Why did they create a new array?

I can confirm Jon's conjecture; I have the original source code in front of me. The comments indicate that the reason for the copy is because some foolish person could be mutating the array that was passed in on another thread. What could then happen? The calculation of length could say that there will be a hundred bytes of string data in the result, but by the time the copy happens, there could be a million bytes of string data in the array.

That would be bad. The problem is prevented easily by making a copy.



回答3:

They created a new array to normalize out null entries into String.Empty. This couldn't be done on the provided values array because then they would be modifying the input.



回答4:

Inefficient

No, it doesn't matter. That array creation and copy is blazing fast relative to the concatenation, it's only copying references.

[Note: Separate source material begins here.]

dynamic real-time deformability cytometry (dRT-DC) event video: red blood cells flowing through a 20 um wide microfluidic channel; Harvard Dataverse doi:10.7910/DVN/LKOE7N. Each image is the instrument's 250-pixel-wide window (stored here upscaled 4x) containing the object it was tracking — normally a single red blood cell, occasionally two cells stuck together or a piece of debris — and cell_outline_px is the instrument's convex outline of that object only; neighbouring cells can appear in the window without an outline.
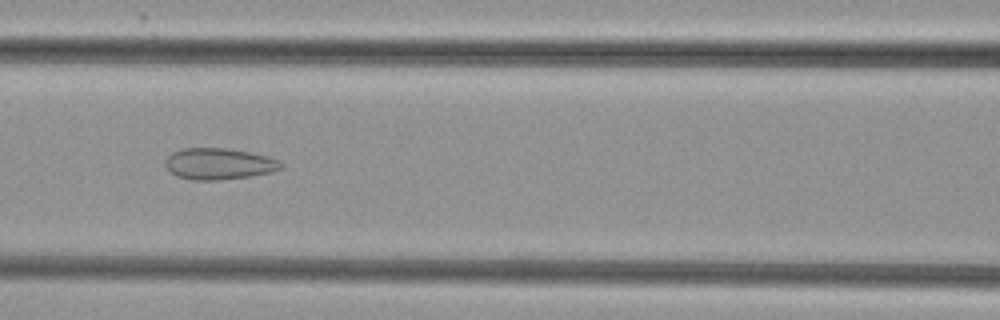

It looks like they do it to convert null strings in the input array into String.Empty (they can't do this on values because it would be modifying the input which is a no no), and to detect concatentations that would overflow before actually doing the concatenation (that's what the if(totalLength < 0) test is for). Additionally, they can use totalLength to allocate the memory for the concatenated string up front, which is more efficient.



回答5:

Probably to make sure it doesn't change over the lifetime of the method. Which would lead to totalLength not fitting the content of the array anymore.

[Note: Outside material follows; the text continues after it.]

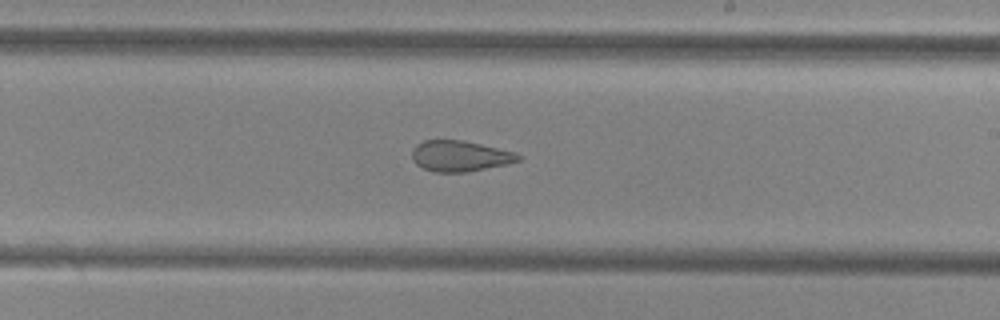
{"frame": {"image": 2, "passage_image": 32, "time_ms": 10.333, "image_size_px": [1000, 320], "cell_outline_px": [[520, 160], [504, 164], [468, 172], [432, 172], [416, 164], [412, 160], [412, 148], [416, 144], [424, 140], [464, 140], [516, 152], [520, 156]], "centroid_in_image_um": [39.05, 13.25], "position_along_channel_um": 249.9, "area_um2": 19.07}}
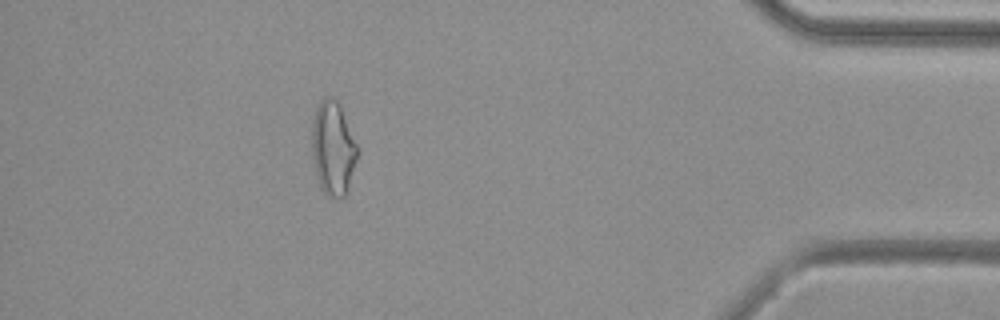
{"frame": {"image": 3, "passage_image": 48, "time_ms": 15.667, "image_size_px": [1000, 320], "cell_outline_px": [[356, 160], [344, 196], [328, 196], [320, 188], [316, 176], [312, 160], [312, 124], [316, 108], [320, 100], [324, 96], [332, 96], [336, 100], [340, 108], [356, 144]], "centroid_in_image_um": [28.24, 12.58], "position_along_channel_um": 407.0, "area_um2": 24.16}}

I suspect that ConcatArray uses some unsafe memory copying, and doesn't recheck the string Lengths again. One could rewrite it to avoid the allocation, but one additional small, short-lived allocation is pretty cheap.



回答6:

as far as I can see they do some work with this - guess you don't want to mutate the original one ... remember you want your strings immutable same for the Concat-function of course - don't change a parameter-reference if not stated ....